By Becky Killian / Editor
The Corbin Tourism and Convention Commission voted to give $15,000 to the Southern Kentucky Chamber of Commerce for this year’s NIBROC festival — which is $10,000 less than the commission had budgeted for the event.
The 3-2 vote came during the commission’s Tuesday meeting after a presentation by Josh Curry, the chamber’s president.
Curry was told the chamber could return to the commission to ask for the remainder of the sponsorship once the chamber has a better idea of the festival’s budget and sponsorship contributions.
In his presentation, Curry said the carnival will remain intact although the festival will have a “significant reduction” in the space for vendors. He said the number of vendors will likely be reduced from about 100 to about 60.
Curry also emphasized that the city’s leaders didn’t demand the festival eliminate or reduce the number of commercial vendors — they simply suggested they would like to see more local vendors.
In listening to the public’s concerns about the festival at a recent public meeting, Curry said a good selection of vendors offering diverse foods is wanted. Festival-goers also want entertainment.
Curry said he is working with Corbin Main Street Manager Andy Salmons to get musical groups for the festival.
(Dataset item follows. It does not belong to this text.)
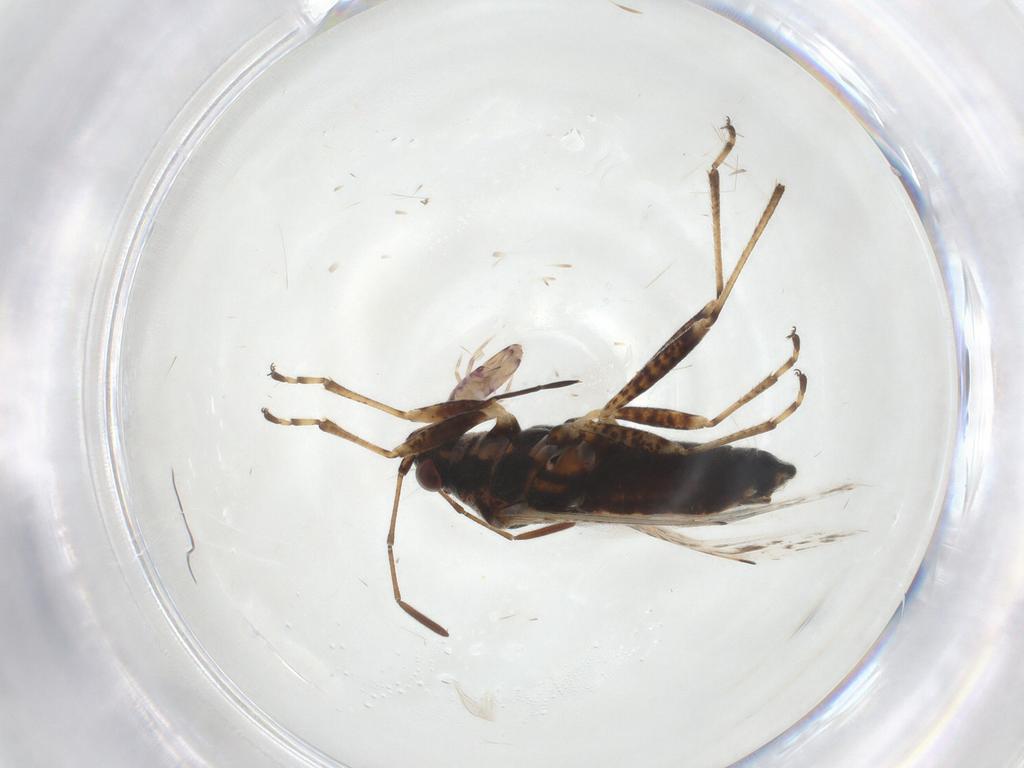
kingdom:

Possible entertainment options range from a variety of local groups to a better-known regional group, depending upon the festival’s sponsorships.
In years past, Curry said big national acts — like Styx — brought more corporate sponsorships to the festival since companies saw it as a way to reward their employees. Those sponsorships — along with the support of the tourism commission — brought up to $80,000 to the festival. As a result, Curry said the chamber could see a decline in sponsorships in addition to reduced proceeds from vendors since there won’t be as many booths.
“This is not going to be the NIBROC of years before,” Curry said.
Curry provided a map of the festival’s layout, which puts the vendors in a space between Gordon and Monroe streets. The carnival will remain on Depot Street from Gordon Street south.
The chamber uses proceeds from the festival to fund its educational efforts. With a reduced festival, Curry said the chamber’s annual banquet could become the group’s bigger fundraiser.
Next year, the chamber may want to hand off the festival to another group, Curry said, adding the chamber would be willing to assist with the festival. One factor playing into that decision is the chamber’s extended reach beyond Corbin to Williamsburg.
Curry asked for $25,000 from the commission.
Financial advisor Kyle Perkins told the commission its budget includes $25,000 for NIBROC. He added the potential for reduced attendance at the festival could result in less restaurant tax collected. Also, Perkins said Corbin’s attorney, Bob Hammons, had said tourism may need event insurance for any event it sponsors.
A majority of the commission then voted to give $15,000 to the chamber for NIBROC.
The commission also voted to approve its 2013-2014 budget, which includes $1,249,500 in revenue and $1,246,967 in expenses.
While the budget is similar to the current fiscal year’s budget, Perkins said it does project about $60,000 more revenue because of restaurants that have recently opened in the city, including Hillbilly’s, Froyoz and the Subway at Forest Hills.
Salmons updated the commission on the city’s events, including the new Farmer’s Market held on Tuesday’s in downtown Corbin. He said the market continues to grow and he projects it should have 20 farmers soon. Moonbow Nights will be held on Saturday, June 22, and Salmons said a Facebook post about a Sept. 21 “Color Run” has already generated a significant number of hits. He said the run, in which volunteers douse runners with colored powder, could be a big draw for the city.
The commission also approved giving $2,000 to the Whitley County Fair Board.